Each of these frontline strategies varies between each of the panelists, in terms of chemotherapy dosing and administration strategies. Some of the panelists will consider IP chemotherapy for broader groups, while others prefer standard intravenous chemotherapy, points out Bradley J. Monk, MD. Additionally, the dosing schedules vary, between a weekly schedule and every 3 weeks. In general, there is a lack of agreement on an optimal frontline strategy, notes Monk.

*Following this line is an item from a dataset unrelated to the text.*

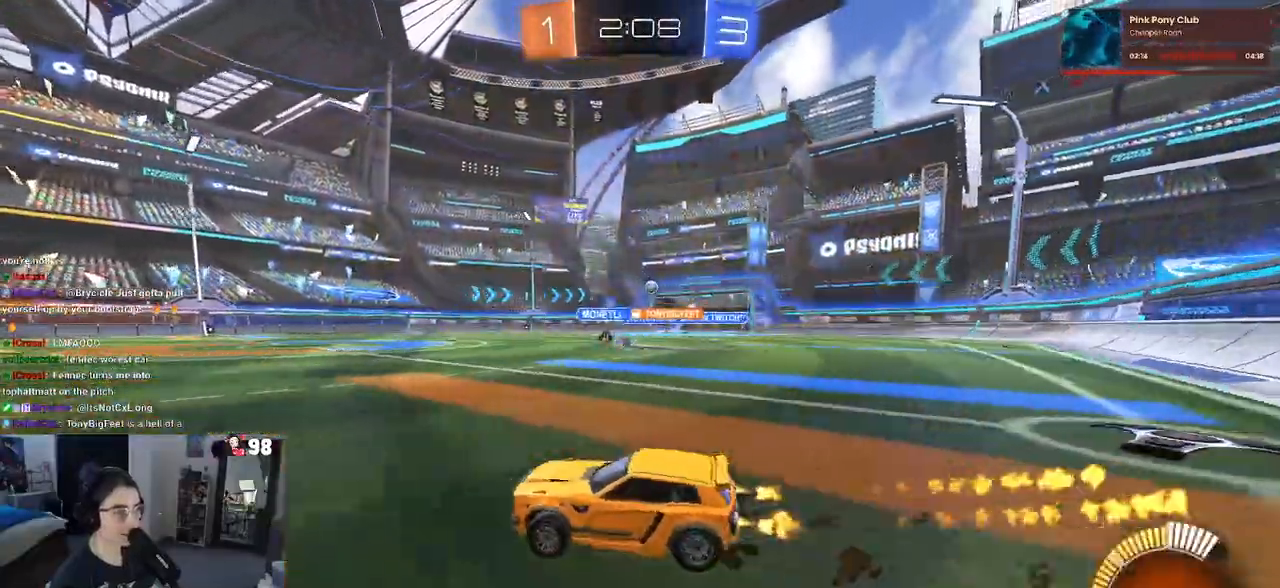
{"buttons": ["R1", "R2"], "left_stick": "center", "right_stick": "center", "events": [[317, "left_stick", "center"]]}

Regardless of the strategy utilized, paclitaxel and carboplatin represent the two most important chemotherapeutic agents in this category, states James Tate Thigpen, MD, who prefers to add bevacizumab as part of the regimen. This triplet may be preferable in most cases, given the toxicities associated with IP chemotherapy, adds Thigpen.

To help resolve some of the disagreement regarding frontline treatment, the phase III GOG-252 study is currently assessing existing frontline options more thoroughly. This study is exploring bevacizumab with either IV or IP chemotherapy for patients with advanced ovarian, fallopian tube, and primary peritoneal carcinoma. Results from this investigation are expected within the next 6 months, Thigpen notes.